Say I have a task with the following dependency structure

class ParentTask(luigi.Task):
    def requires(self):
        return [ChildTask(classLevel=x) for x in self.class_level_list]
    def run(self):
        yadayda

The child task runs fine on it own. The parent correctly checks all the children tasks for finish status. Yet when the first child task finishes, the scheduler mark the parent task as finished. with the following message:

   Scheduled 15 tasks of which:
* 3 ran successfully:
    - 1 CleanRecord(...)
    - 1 EstimateQuestionParameter(classLevel=6, qdt=2016-04-19, subject=english)
    - 1 GetLog(classLevel=6, qdt=2016-04-19, subject=english)
* 12 were left pending, among these:
    * 12 were left pending because of unknown reason:
        - 5 EstimateQuestionParameter(classLevel=1...5, qdt=2016-04-19, subject=english)
        - 5 GetLog(pool=None, classLevel=1...5, qdt=2016-04-19, subject=english)
        - 1 UpdateQuestionParameter(qdt=2016-04-19, lastQdt=2016-03-23, subject=english, isInit=False)
        - 1 UpdateQuestionParameterBuffer(qdt=2016-04-19, subject=english, src_table=edw.edw_behavior_question_record_exam_new)

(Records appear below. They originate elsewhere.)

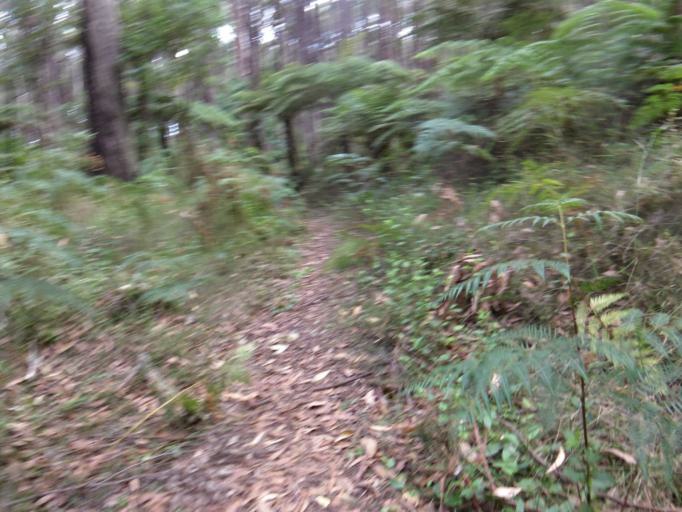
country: AU
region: Victoria
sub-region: Yarra Ranges
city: Healesville
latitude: -37.5418
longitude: 145.4783
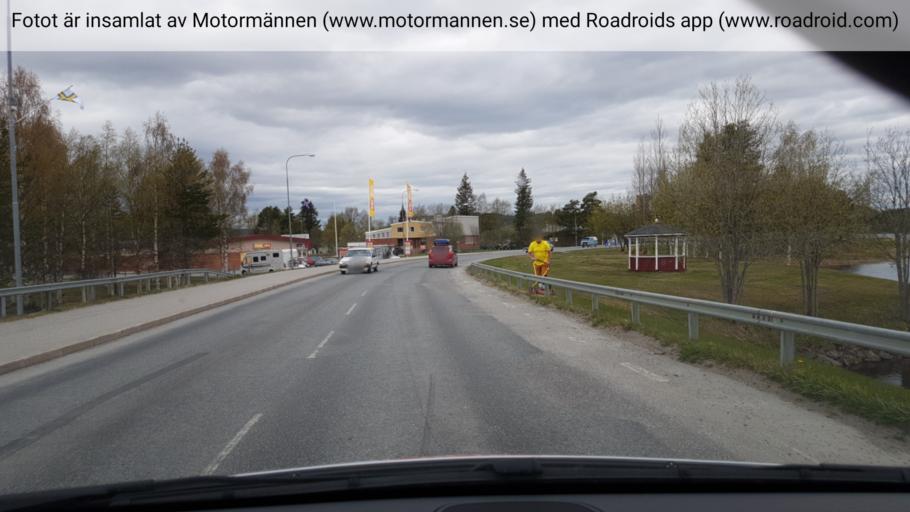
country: SE
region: Vaesterbotten
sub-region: Sorsele Kommun
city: Sorsele
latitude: 65.5353
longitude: 17.5344
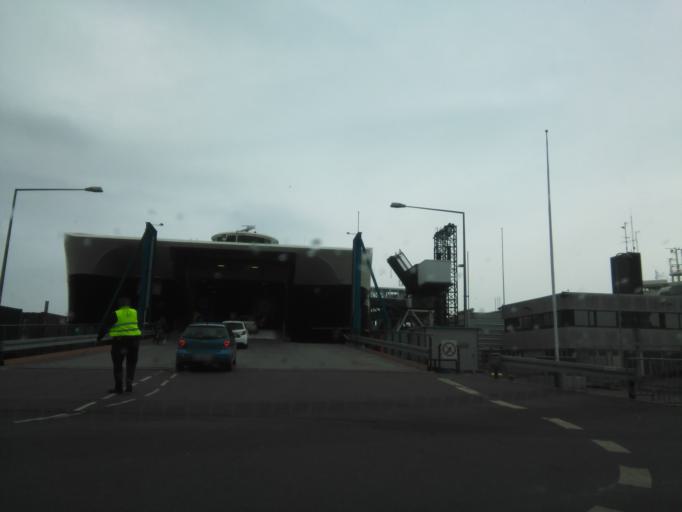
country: DK
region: Capital Region
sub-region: Bornholm Kommune
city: Ronne
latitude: 55.1001
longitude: 14.6913
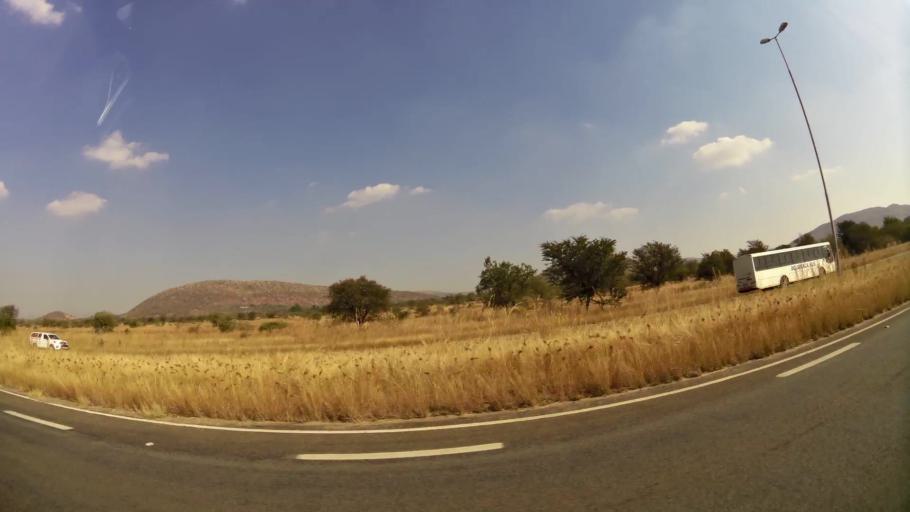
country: ZA
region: North-West
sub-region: Bojanala Platinum District Municipality
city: Rustenburg
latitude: -25.5536
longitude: 27.1378
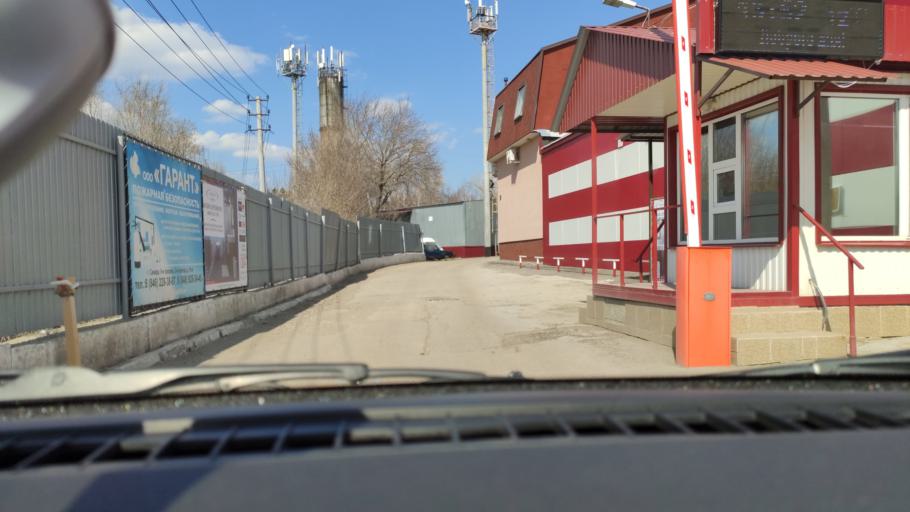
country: RU
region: Samara
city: Samara
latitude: 53.2693
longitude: 50.1880
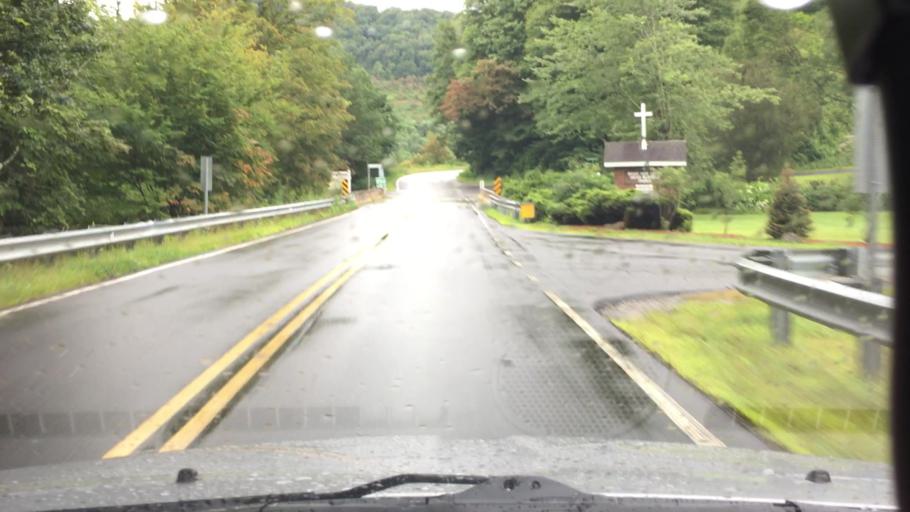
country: US
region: North Carolina
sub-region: Madison County
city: Mars Hill
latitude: 35.9102
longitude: -82.5435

This progress looks :) because there were no failed tasks or missing external dependencies

Solution

  • I think this happens because your worker gets disconnected from the scheduler. The worker's heartbeats don't reach scheduler because of network partition or, more likely, because they're never sent due to this issue.

    You have two options to work-around the problem:

    • Increase worker-disconnect-delay setting ([scheduler] section in config, default 60s)
    • Use more than one worker for your job, e.g. --workers 2 (if it's the latter reason)